**Problem to work on**.
Only a number is wanted: how many lines in the records below contain "hogy"?

**Records from a collection**.

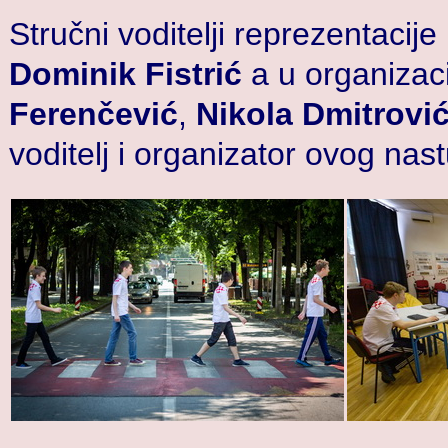
Stručni voditelji reprezentacije 
Dominik Fistrić
a u organizaci
Ferenčević
,
Nikola Dmitrovi
voditelj i organizator ovog nas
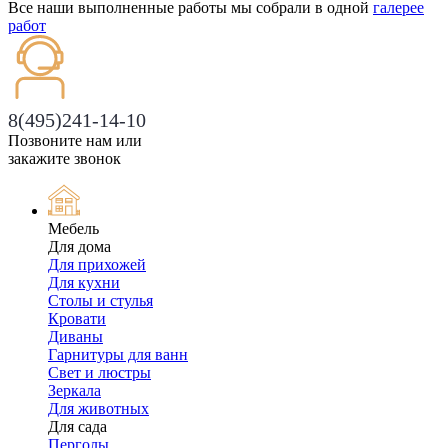
Все наши выполненные работы мы собрали в одной
галерее
работ
8(495)241-14-10
Позвоните нам или
закажите звонок
Мебель
Для дома
Для прихожей
Для кухни
Столы и стулья
Кровати
Диваны
Гарнитуры для ванн
Свет и люстры
Зеркала
Для животных
Для сада
Перголы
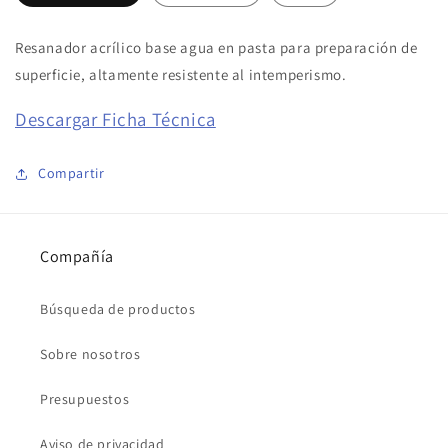
Resanador acrílico base agua en pasta para preparación de
superficie, altamente resistente al intemperismo.
Descargar Ficha Técnica
Compartir
Compañía
Búsqueda de productos
Sobre nosotros
Presupuestos
Aviso de privacidad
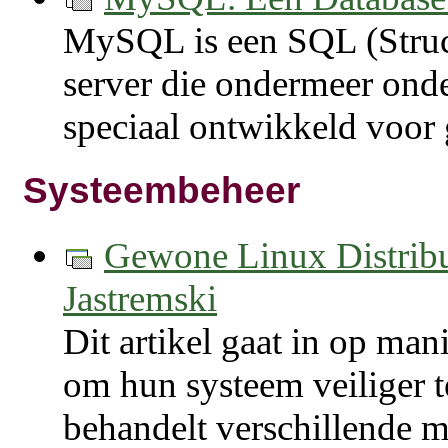
MySQL is een SQL (Struc
server die ondermeer onde
speciaal ontwikkeld voor 
Systeembeheer
Gewone Linux Distribu
Jastremski
Dit artikel gaat in op ma
om hun systeem veiliger t
behandelt verschillende m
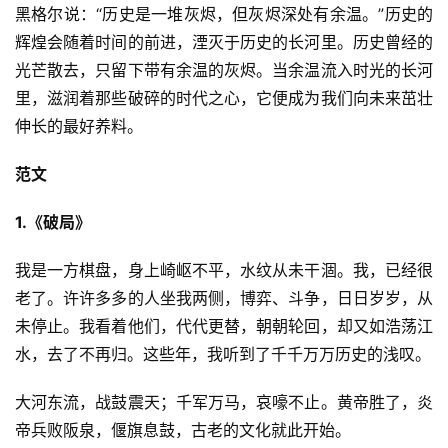
黑格尔说：“历史是一堆灰烬，但灰烬深处有余温。”历史的
辉煌会随着时间的前进，湮灭于历史的长河里。历史曾经的
光芒散去，只留下带有余温的灰烬。当余温流入时光的长河
里，滋润着那些破碎的时代之心，它便成为我们向未来茁壮
伸长的最好养料。
范文
1.《破局》
我是一方棋盘，身上崎岖不平，水纹从未干涸。我，已经很
老了。许许多多的人坐我两侧，博弈、斗争，日日岁岁，从
未停止。我看着他们，代代更替，朝朝轮回，却又如浩荡江
水，去了不再归。这些年，我听到了千千万万历史的浅叹。
大河东流，战鼓震天；千军万马，哀嚎不止。黄帝胜了，炎
帝兵败阪泉，偃旗息鼓，古老的文化就此开始。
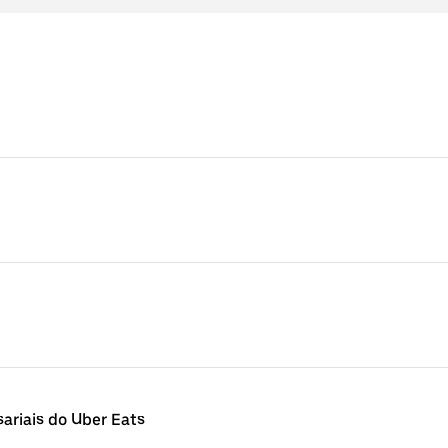
ariais do Uber Eats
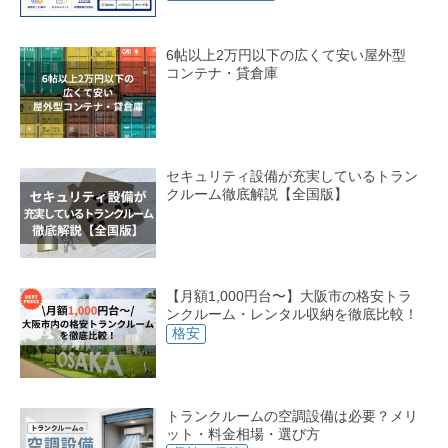
6帖以上2万円以下の広くて安い屋外型
コンテナ・貸倉庫
セキュリティ設備が充実しているトラン
クルーム徹底解説【全国版】
【月額1,000円台〜】大阪市の格安トラ
ンクルーム・レンタル収納を徹底比較！
格安
トランクルームの空調設備は必要？メリ
ット・料金相場・選び方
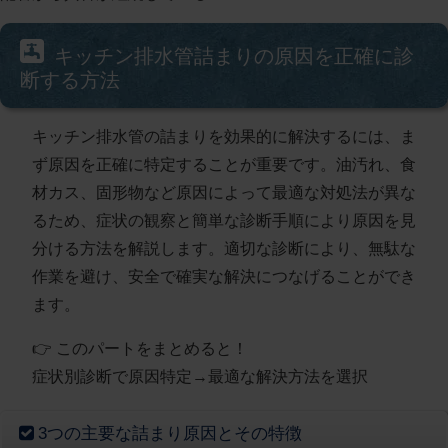
キッチン排水管詰まりの原因を正確に診
断する方法
キッチン排水管の詰まりを効果的に解決するには、ま
ず原因を正確に特定することが重要です。油汚れ、食
材カス、固形物など原因によって最適な対処法が異な
るため、症状の観察と簡単な診断手順により原因を見
分ける方法を解説します。適切な診断により、無駄な
作業を避け、安全で確実な解決につなげることができ
ます。
👉 このパートをまとめると！
症状別診断で原因特定→最適な解決方法を選択
3つの主要な詰まり原因とその特徴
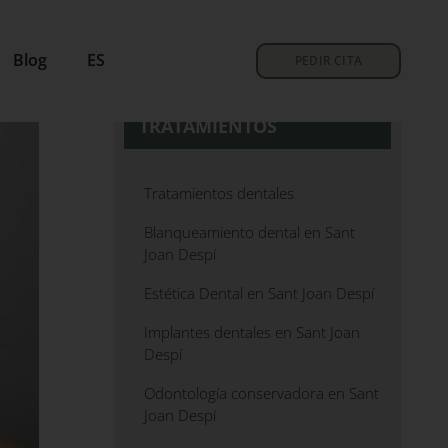
Blog
ES
PEDIR CITA
TRATAMIENTOS
Tratamientos dentales
Blanqueamiento dental en Sant
Joan Despí
Estética Dental en Sant Joan Despí
Implantes dentales en Sant Joan
Despí
Odontología conservadora en Sant
Joan Despí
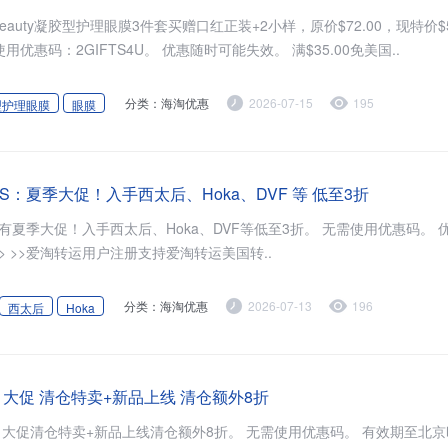
PixiBeauty凝胶型护理眼膜3件套买赠口红正装+2小样，原价$72.00，现特价$
394.05元）。 需要使用优惠码：2GIFTS4U。 优惠随时可能失效。 满$35.00免美国..
分类：海淘优惠
2026-07-15
195
型护理眼膜
眼膜
ols US：夏季大促！入手西太后、Hoka、DVF 等 低至3折
有夏季大促！入手西太后、Hoka、DVF等低至3折。 无需使用优惠码。 优惠随时可
能失效。 立即购买>> >>爱淘转运用户注册支持爱淘转运美国转..
分类：海淘优惠
2026-07-13
196
西太后
Hoka
y：7月大促 清仓特卖+新品上线 清仓额外8折
仓特卖+新品上线清仓额外8折。 无需使用优惠码。 有效期至北京时间2026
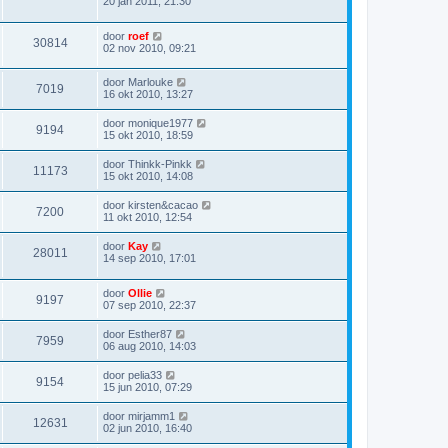
20 jan 2011, 21:30
door
roef
30814
02 nov 2010, 09:21
door
Marlouke
7019
16 okt 2010, 13:27
door
monique1977
9194
15 okt 2010, 18:59
door
Thinkk-Pinkk
11173
15 okt 2010, 14:08
door
kirsten&cacao
7200
11 okt 2010, 12:54
door
Kay
28011
14 sep 2010, 17:01
door
Ollie
9197
07 sep 2010, 22:37
door
Esther87
7959
06 aug 2010, 14:03
door
pelia33
9154
15 jun 2010, 07:29
door
mirjamm1
12631
02 jun 2010, 16:40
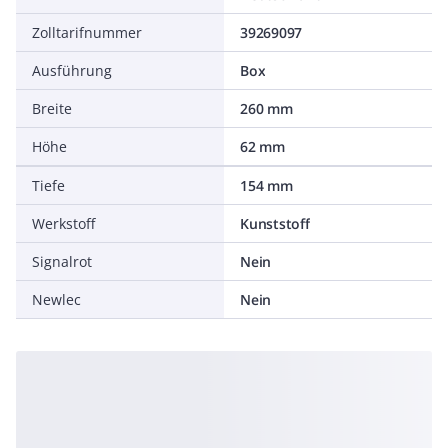
Zolltarifnummer
39269097
Ausführung
Box
Breite
260 mm
Höhe
62 mm
Tiefe
154 mm
Werkstoff
Kunststoff
Signalrot
Nein
Newlec
Nein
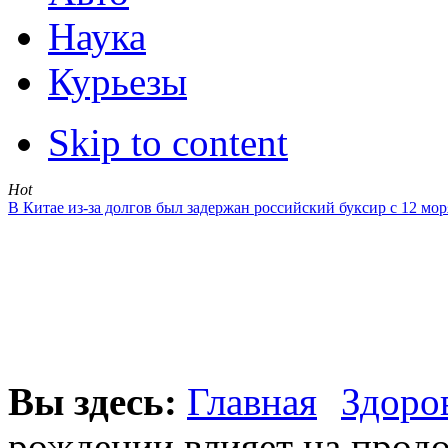
Наука
Курьезы
Skip to content
Hot
В Китае из-за долгов был задержан российский буксир с 12 мо
Вы здесь:
Главная
Здоро
рождении влияет на прод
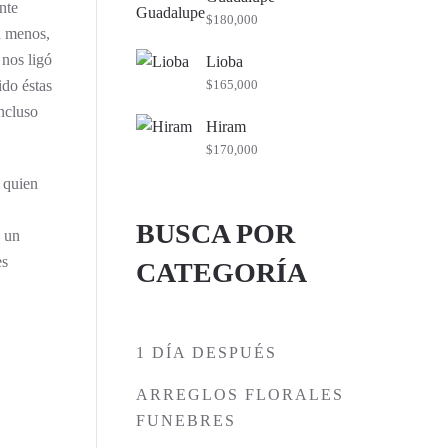
nte
$
180,000
a menos,
 nos ligó
Lioba
ido éstas
$
165,000
incluso
Hiram
$
170,000
 quien
BUSCA POR
e un
es
CATEGORÍA
1 DÍA DESPUÉS
ARREGLOS FLORALES
FUNEBRES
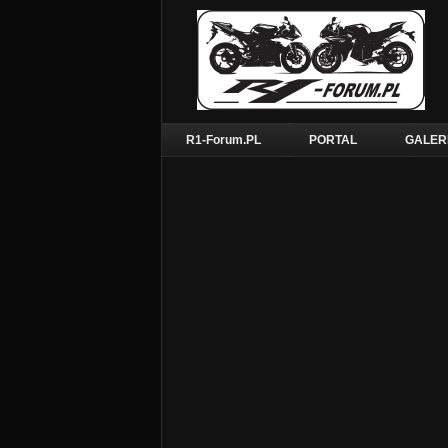
R1-Forum.PL
PORTAL
GALER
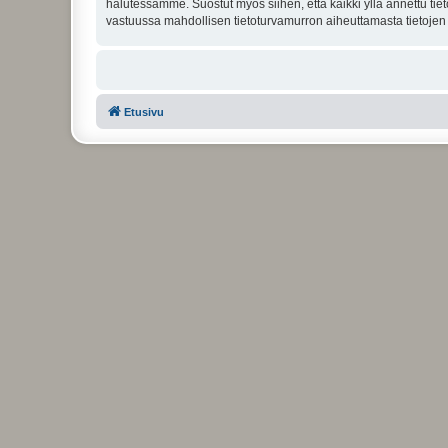
halutessamme. Suostut myös siihen, että kaikki yllä annettu tie
vastuussa mahdollisen tietoturvamurron aiheuttamasta tietojen v
Etusivu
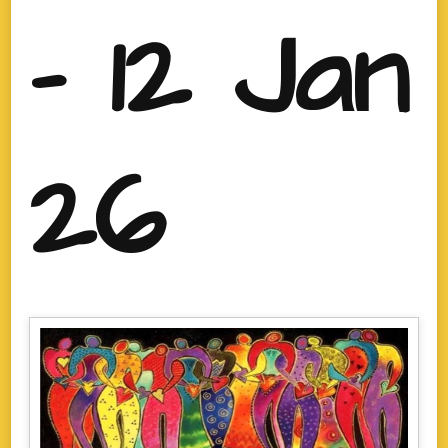
- 12 Jan
26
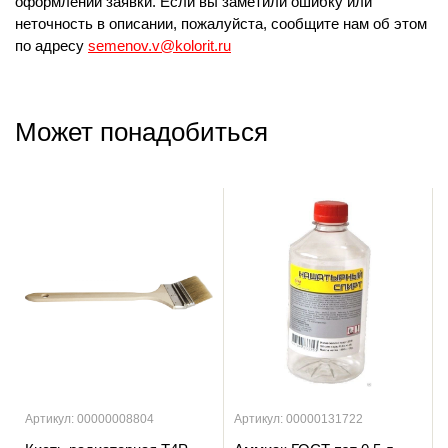
оформлении заявки. Если вы заметили ошибку или
неточность в описании, пожалуйста, сообщите нам об этом
по адресу
semenov.v@kolorit.ru
Может понадобиться
Артикул: 00000008804
Артикул: 00000131722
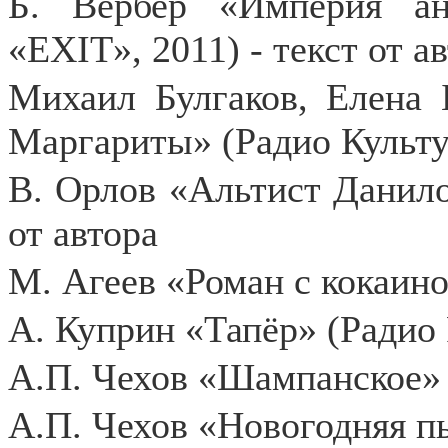
Б. Вербер «Империя анг
«EXIT», 2011) - текст от а
Михаил Булгаков, Елена 
Маргариты» (Радио Культу
В. Орлов «Альтист Данилов
от автора
М. Агеев «Роман с кокаино
А. Куприн «Тапёр» (Радио 
А.П. Чехов «Шампанское» 
А.П. Чехов «Новогодняя пы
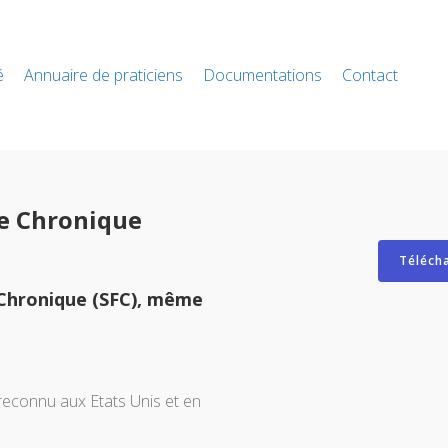
é
Annuaire de praticiens
Documentations
Contact
ue Chronique
Télécha
 Chronique (SFC), même
reconnu aux Etats Unis et en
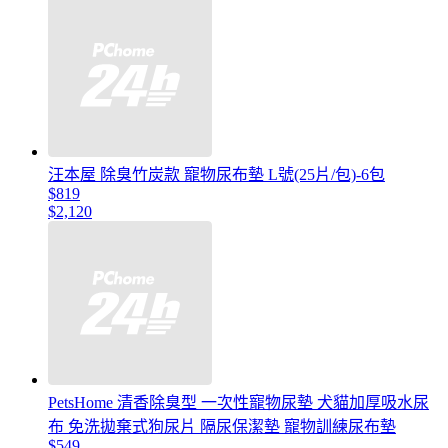
汪本屋 除臭竹炭款 寵物尿布墊 L號(25片/包)-6包
$819
$2,120
PetsHome 清香除臭型 一次性寵物尿墊 犬貓加厚吸水尿
布 免洗拋棄式狗尿片 隔尿保潔墊 寵物訓練尿布墊
$549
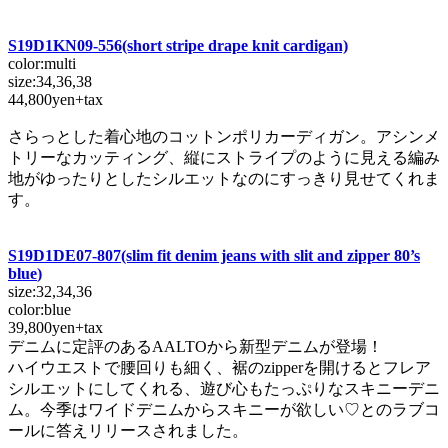
S19D1KN09-556
(short stripe drape knit cardigan)
color:multi
size:34,36,38
44,800yen+tax
さらっとした着心地のコットンポリカーディガン。アシンメ
トリーなカッティング、縦にストライプのように見える編み
地がゆったりとしたシルエットなのにすっきり見せてくれま
す。
S19D1DE07-807(slim fit denim jeans with slit and zipper 80’s
blue
)
size:32,34,36
color:blue
39,800yen+tax
デニムに定評のあるAALTOから新型デニムが登場！
ハイウエストで腰回りも細く、裾のzipperを開けるとフレア
シルエットにしてくれる、遊び心もたっぷりなスキニーデニ
ム。今季はワイドデニムからスキニーが欲しい♡とのラブコ
ールに答えリリースされました。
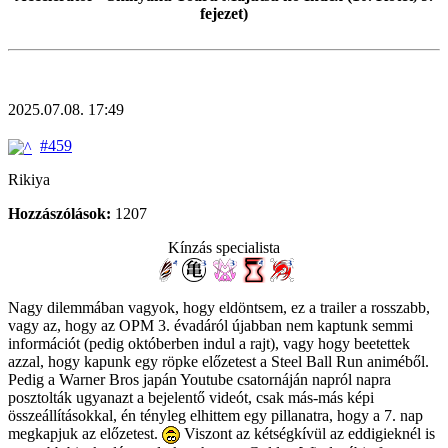
fejezet)
2025.07.08. 17:49
#459
Rikiya
Hozzászólások:
1207
Kínzás specialista
Nagy dilemmában vagyok, hogy eldöntsem, ez a trailer a rosszabb,
vagy az, hogy az OPM 3. évadáról újabban nem kaptunk semmi
információt (pedig októberben indul a rajt), vagy hogy beetettek
azzal, hogy kapunk egy röpke előzetest a Steel Ball Run animéből.
Pedig a Warner Bros japán Youtube csatornáján napról napra
posztolták ugyanazt a bejelentő videót, csak más-más képi
összeállításokkal, én tényleg elhittem egy pillanatra, hogy a 7. nap
megkapjuk az előzetest.
Viszont az kétségkívül az eddigieknél is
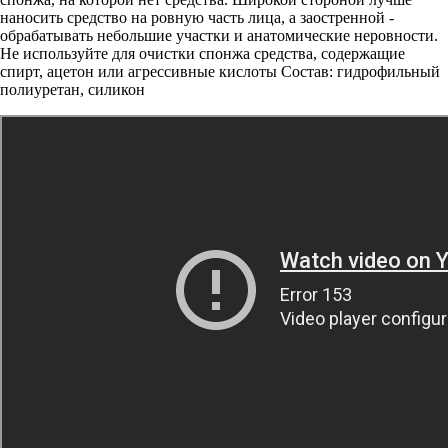
наносить средство на ровную часть лица, а заостренной -
обрабатывать небольшие участки и анатомические неровности.
Не используйте для очистки спонжа средства, содержащие
спирт, ацетон или агрессивные кислоты Состав: гидрофильный
полиуретан, силикон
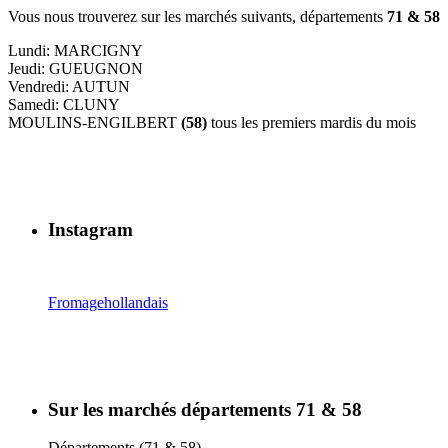
Vous nous trouverez sur les marchés suivants, départements
71 & 58
Lundi: MARCIGNY
Jeudi: GUEUGNON
Vendredi: AUTUN
Samedi: CLUNY
MOULINS-ENGILBERT
(58)
tous les premiers mardis du mois
Instagram
Fromagehollandais
Sur les marchés départements 71 & 58
Départements (71 & 58)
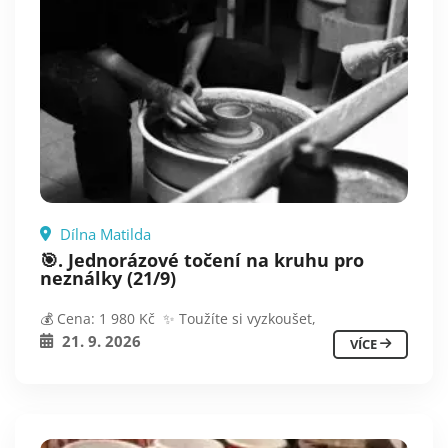
Dílna Matilda
🎯. Jednorázové točení na kruhu pro
neználky (21/9)
💰 Cena: 1 980 Kč ✨ Toužíte si vyzkoušet,
21. 9. 2026
VÍCE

**Finished exercise**.
5